I didn't like that at all. Not knowing any better, the first thought was, that some kind of malicious software or outside attacker was responsible for these connections. Though a quick check of the connection table proved me wrong once again (damn those sci-fi fantasies!). It was related to inbound connections all originating from the same IP. The domain was very well known to me, it was the address of another router of mine, which occasionally connects to transfer rstats data via SMB tunneled over SSH.

So lets check the remote router via SSH. It showed much the same behaviour. Constant up- and downloads albeit on a low level. I'll save you the log excerpt as it looked the same as the other router. So what causes the connection tables to fill up? Next thing I checked was the Linux box, which should provide me with more insight as the local router forwards it's log messages to it while only retaining a small part of it on the router itself due to space constraints. On the same Linux box the rstat data is stored via tunneled SMB as outlined earlier. However, it wasn't possible to connect to that server.

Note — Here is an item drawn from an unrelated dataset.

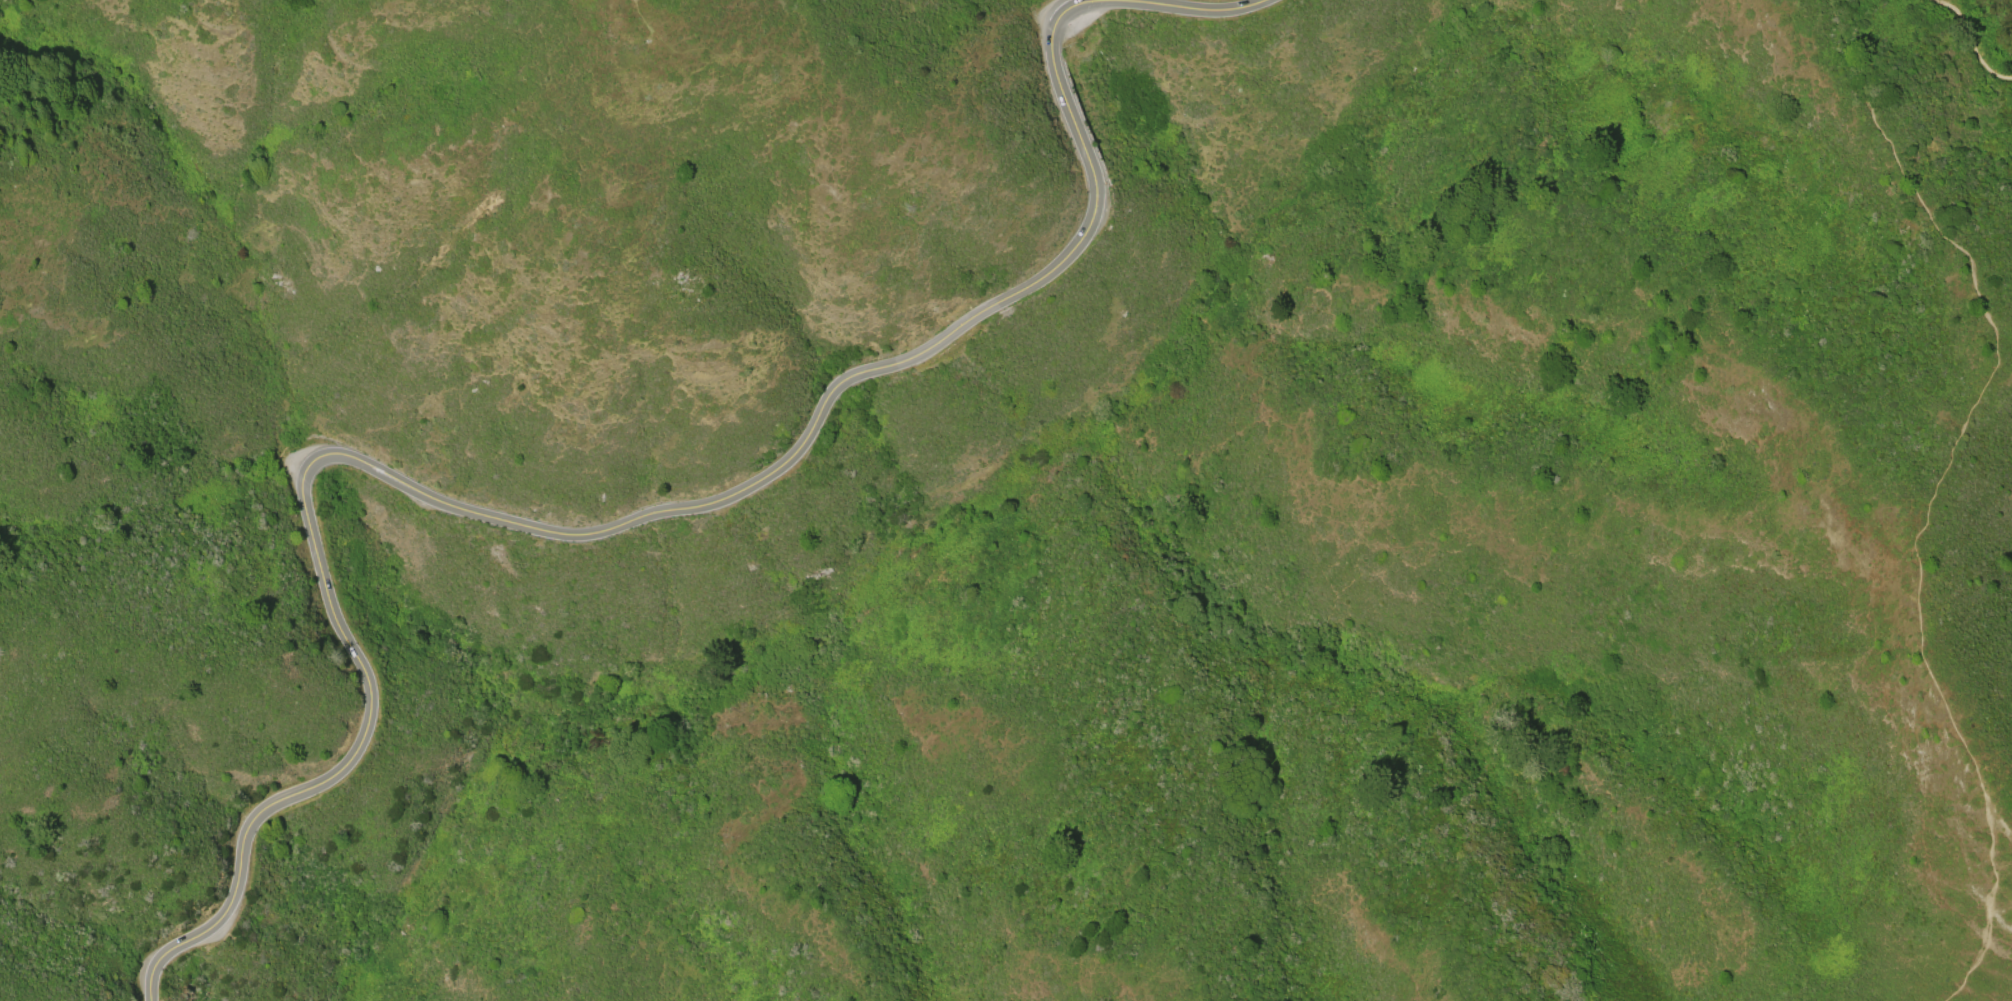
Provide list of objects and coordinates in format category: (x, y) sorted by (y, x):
road: (1971, 39)
road: (1932, 490)
road: (659, 511)
road: (153, 971)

I double checked everything, though there wasn't a whole lot of things that could have went wrong as it was on the local network.

I also tried to directly access the Linux machine, though it wouldn't react to keyboard input. So as a last resort I simply turned it off and on again (somehow that reminds me of The IT Crowd). On the next boot I was greeted with even more problems. Fsck started as this machine wasn't checked for quite some time and it reported file system errors. Oddly it hung up at like 8%, so that wasn't a lot of help either. I grabbed a Gentoo LiveCD and started fsck from there. I got a lot of „error reading block force rewrite?“ messages (where being a number). I got no other choice than confirm, considering that otherwise the problem will be found again the next scan (plus the machine had no really important data so I didn't care). Fsck hung up again at like 8%. Something bad was happening here. I repeated the whole procedure a few times, and interestingly each time fsck progressed further. I always confirmed the force rewrite requests.

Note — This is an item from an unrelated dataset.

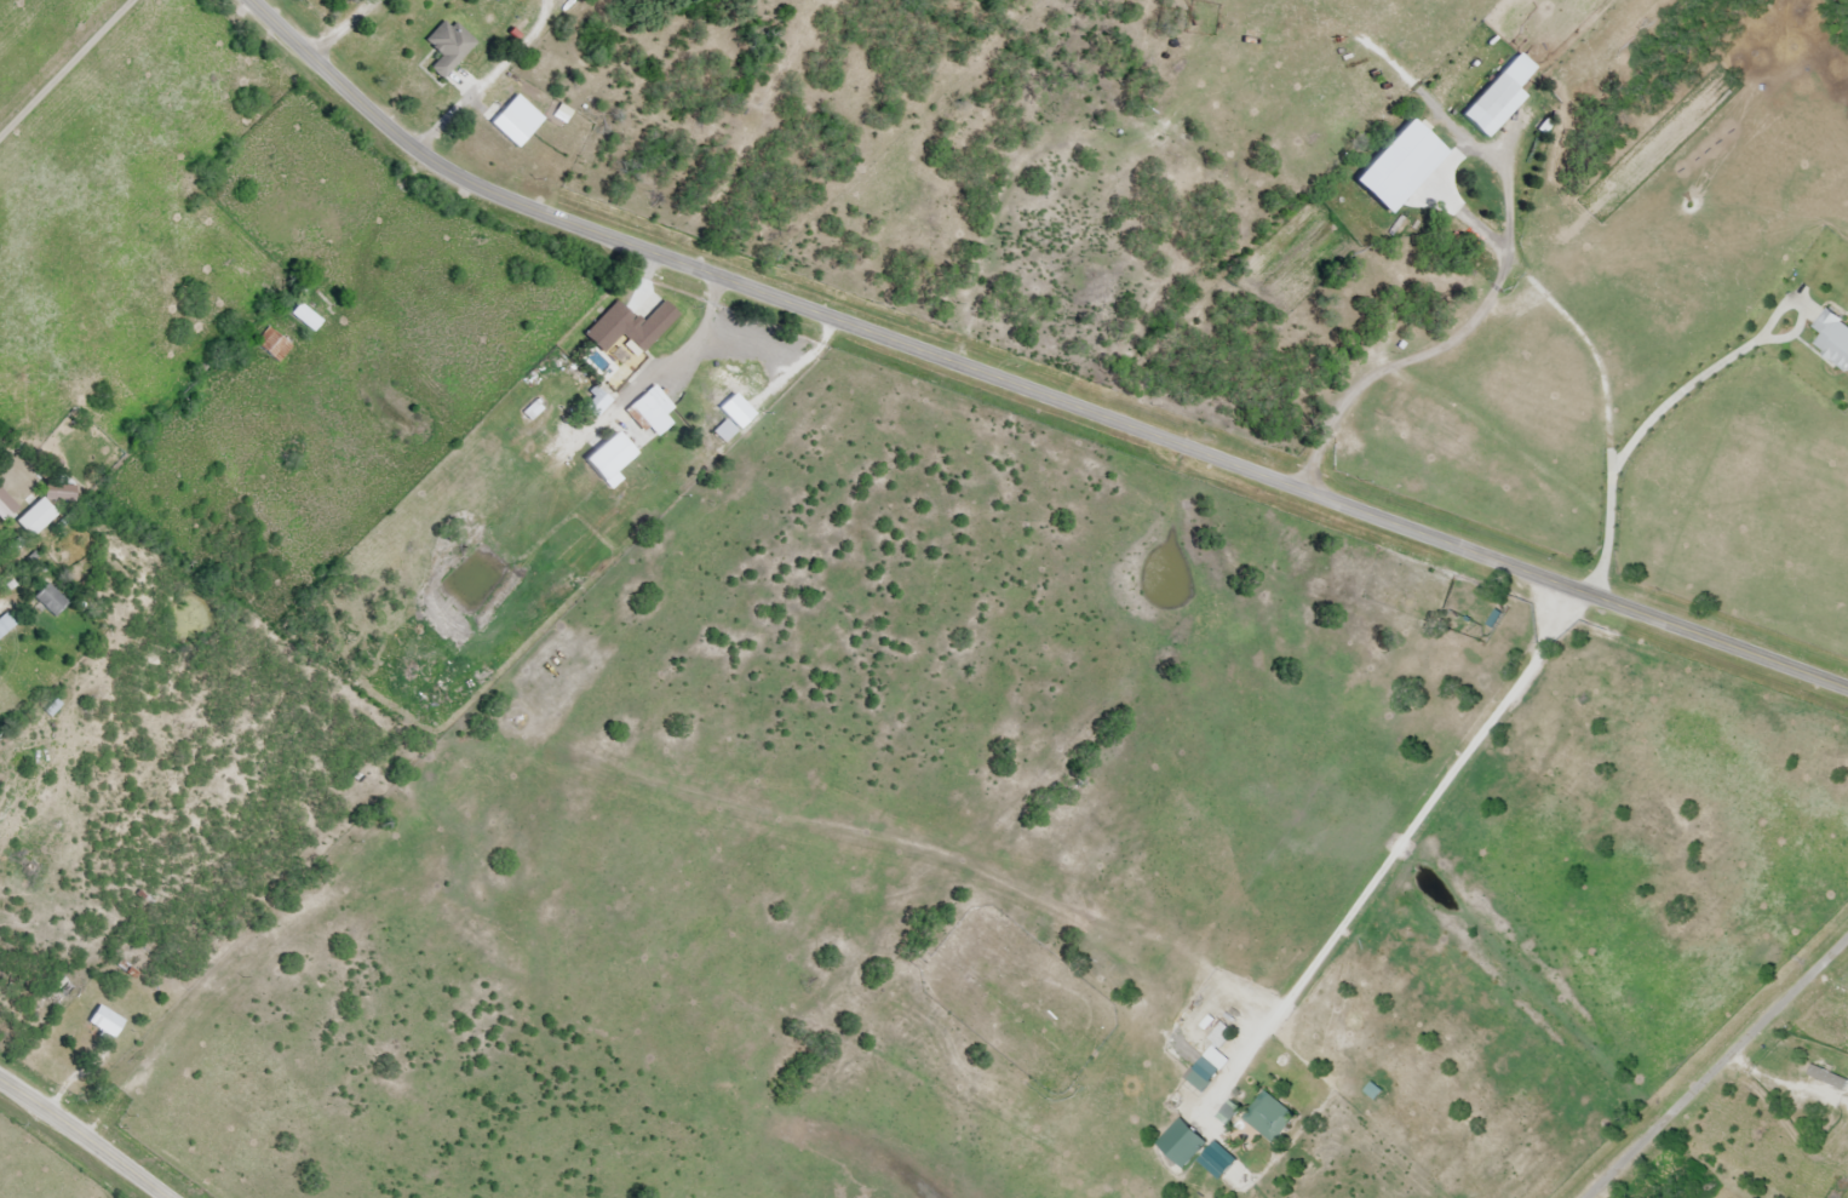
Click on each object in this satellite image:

A lot of fsck runs later (I didn't count but it was really like 10 times the same stuff) I brought the Linux box back in a bootable state. That went fine for a few hours until it started acting up again. This time however the box didn't hang yet, as I was able to connect via SSH. However dmesg contained the following output at the end:

journal_bmap: journal block not found at offset 12300 on hda3
Aborting journal on device hda3.
ext3_abort called.
EXT3-fs error (device hda3): ext3_journal_start_sb: Detected aborted journal
Remounting filesystem read-only
__journal_remove_journal_head: freeing b_frozen_data
__journal_remove_journal_head: freeing b_frozen_data

So I had to reboot again doing a fsck. Though the problem at hand wasn't fixed yet. After a few days of pondering (and the problem appearing again) I finally found a solution. Using the following commands I first disabled the journal and afterwards re-enabled it (you have to replace /dev/hdxx with the correct identifier of the affected partition):

tune2fs -O^has_journal /dev/hdxx  //to remove it
tune2fs -j /dev/hdxx  //to add it again

After that I got one more error (a different from last time), but this time the file system was not forced into read-only mode:

ext2_free_blocks: bit already cleared for block

After another reboot with the LiveCD I ran another fsck. It found a couple of errors where free space wasn't correctly marked as such. After this fsck I rebooted back into Gentoo and since then it's running without any problems. Since then however, I'm closely monitoring S.M.A.R.T. values for problems. This can manually be done by invoking smartctl or by configuring smartd which results in perodical log messages, if any problems occur. Both these programs are part of smartmontools. On Windows you can use tools like CrystalDiskInfo.

The most interesting S.M.A.R.T. value in this regard is the Reallocated Sector Count (ID #5), as it represents the number of bad sectors the drive internally replaced with spare sectors. Current Pending Sector (ID #197) and Uncorrectable Offline Sector (ID #198) are also an indication for sever hard disc problems. However in a lot of cases it's still possible to continue using the hard disc. Just keep in mind that once an error occurred, it's very likely that additional errors occur, so prepare for imminent failure, do proper backups and don't store anything important on a drive that started showing signs of defect.